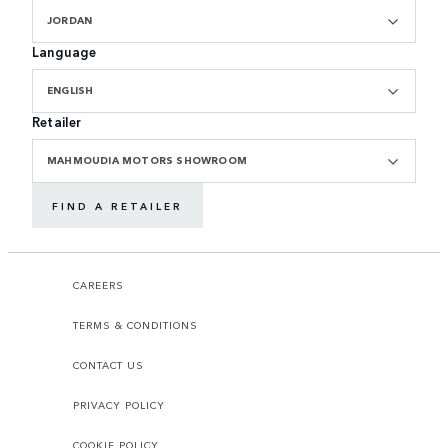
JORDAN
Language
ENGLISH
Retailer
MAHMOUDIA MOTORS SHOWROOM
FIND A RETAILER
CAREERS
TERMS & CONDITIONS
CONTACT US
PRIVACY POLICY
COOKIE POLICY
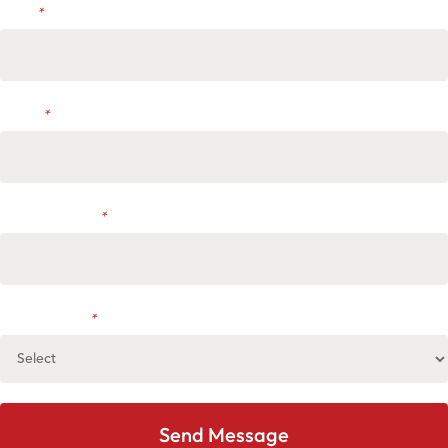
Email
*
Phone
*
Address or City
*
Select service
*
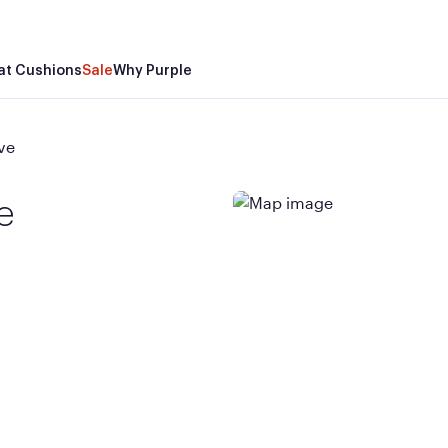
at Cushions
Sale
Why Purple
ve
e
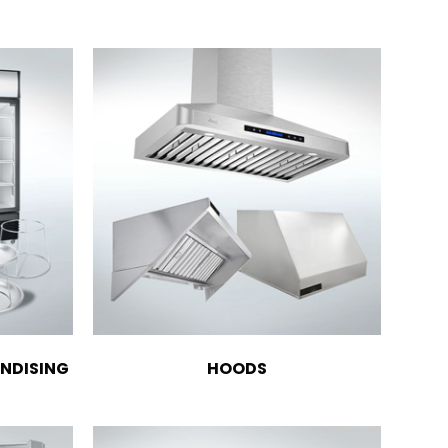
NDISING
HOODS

..............................

Your objective: Repeat the entries exactly, without pictures.

Written reply:
JORDAN
Language
ENGLISH
Retailer
MAHMOUDIA MOTORS SHOWROOM
FIND A RETAILER
CAREERS
TERMS & CONDITIONS
CONTACT US
PRIVACY POLICY
COOKIE POLICY
Email
*
Phone
*
Address or City
*
Select service
*
at Cushions
Sale
Why Purple
ve
e
NDISING
HOODS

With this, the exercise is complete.